→ **WRITTEN REQUEST**:
Render this sentence from the Grand Central Atelier passage in Spanish: "Now, Grand Central has also been enlisted in the Trump administration’s efforts to reclaim the arts and humanities from the progressive trends of mainstream academia."
[START SELECTED PASSAGE]
Grand Central Atelier, despite its name, is not a fashion design studio near the famed transit hub in Manhattan, but a small art academy in the Ridgewood neighborhood of Queens, near nightclubs and a cemetery.

There on the outskirts of the art world, in sky-lit studios stacked with replicas of famous sculptures and posters of Renaissance paintings, around 50 students study a classical style of art as they strive to become the next Michelangelos and Rembrandts.

Now, Grand Central has also been enlisted in the Trump administration’s efforts to reclaim the arts and humanities from the progressive trends of mainstream academia.

In January, the school — which has three full-time employees and no formal accreditation — was among the first-time recipients of outsize grants from the National Endowment for the Humanities. Grand Central received $2 million to support what the agency described as “a two-year public humanities project focused on the vital role of the humanities in American public life.”
[END SELECTED PASSAGE]
[START RECORDS SHOWN]
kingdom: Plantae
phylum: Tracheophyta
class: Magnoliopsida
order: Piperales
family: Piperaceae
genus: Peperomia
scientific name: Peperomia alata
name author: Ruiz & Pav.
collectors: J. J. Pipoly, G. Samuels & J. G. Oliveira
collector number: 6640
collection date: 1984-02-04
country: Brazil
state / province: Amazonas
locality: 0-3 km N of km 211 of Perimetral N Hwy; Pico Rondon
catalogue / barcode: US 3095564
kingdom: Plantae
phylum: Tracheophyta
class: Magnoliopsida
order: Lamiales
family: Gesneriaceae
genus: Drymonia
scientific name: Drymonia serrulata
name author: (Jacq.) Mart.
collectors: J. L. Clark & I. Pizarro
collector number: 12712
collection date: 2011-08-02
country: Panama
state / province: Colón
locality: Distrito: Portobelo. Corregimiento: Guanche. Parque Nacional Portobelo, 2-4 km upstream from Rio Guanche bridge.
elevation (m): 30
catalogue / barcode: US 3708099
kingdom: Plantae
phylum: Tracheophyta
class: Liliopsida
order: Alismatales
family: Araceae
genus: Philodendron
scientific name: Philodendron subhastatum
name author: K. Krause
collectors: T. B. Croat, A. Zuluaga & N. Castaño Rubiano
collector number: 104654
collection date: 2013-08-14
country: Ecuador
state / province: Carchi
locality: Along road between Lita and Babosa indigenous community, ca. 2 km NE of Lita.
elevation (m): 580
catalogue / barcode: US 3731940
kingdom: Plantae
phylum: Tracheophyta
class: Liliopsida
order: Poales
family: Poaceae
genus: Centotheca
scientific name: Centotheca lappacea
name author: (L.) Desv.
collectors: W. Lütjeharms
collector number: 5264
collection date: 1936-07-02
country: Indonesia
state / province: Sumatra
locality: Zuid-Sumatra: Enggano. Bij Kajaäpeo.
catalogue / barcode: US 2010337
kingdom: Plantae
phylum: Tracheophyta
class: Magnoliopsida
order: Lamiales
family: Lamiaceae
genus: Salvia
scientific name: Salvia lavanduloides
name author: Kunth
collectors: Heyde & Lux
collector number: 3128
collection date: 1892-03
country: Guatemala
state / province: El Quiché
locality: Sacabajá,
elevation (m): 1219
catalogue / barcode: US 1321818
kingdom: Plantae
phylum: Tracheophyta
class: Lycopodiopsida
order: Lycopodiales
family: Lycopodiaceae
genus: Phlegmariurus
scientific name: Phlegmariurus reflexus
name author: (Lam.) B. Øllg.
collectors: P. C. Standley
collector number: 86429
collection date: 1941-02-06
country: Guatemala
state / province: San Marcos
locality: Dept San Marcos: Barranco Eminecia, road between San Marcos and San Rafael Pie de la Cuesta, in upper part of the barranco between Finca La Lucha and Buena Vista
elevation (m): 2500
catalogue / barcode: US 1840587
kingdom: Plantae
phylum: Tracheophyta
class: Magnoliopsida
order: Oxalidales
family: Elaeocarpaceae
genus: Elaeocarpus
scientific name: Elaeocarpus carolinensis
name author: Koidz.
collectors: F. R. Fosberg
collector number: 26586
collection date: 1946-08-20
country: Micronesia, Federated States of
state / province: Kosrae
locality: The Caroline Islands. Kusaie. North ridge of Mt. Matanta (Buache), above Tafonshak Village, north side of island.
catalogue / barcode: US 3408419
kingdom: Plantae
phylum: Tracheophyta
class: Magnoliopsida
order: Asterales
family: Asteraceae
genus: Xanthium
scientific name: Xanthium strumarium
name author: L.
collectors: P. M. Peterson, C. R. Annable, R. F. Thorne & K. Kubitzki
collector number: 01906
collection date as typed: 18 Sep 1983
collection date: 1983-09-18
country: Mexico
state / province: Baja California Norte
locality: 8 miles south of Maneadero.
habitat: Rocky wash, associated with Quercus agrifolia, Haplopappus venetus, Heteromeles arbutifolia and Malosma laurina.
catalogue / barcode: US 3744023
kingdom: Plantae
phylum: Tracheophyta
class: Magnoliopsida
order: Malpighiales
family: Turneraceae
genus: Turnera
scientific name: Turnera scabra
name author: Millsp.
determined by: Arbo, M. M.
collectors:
[END RECORDS SHOWN]
→ **EXERCISE RESPONSE**:
Ahora, Grand Central también ha sido incorporada a los esfuerzos del gobierno de Trump por rescatar las artes y las humanidades de las tendencias progresistas de la academia convencional.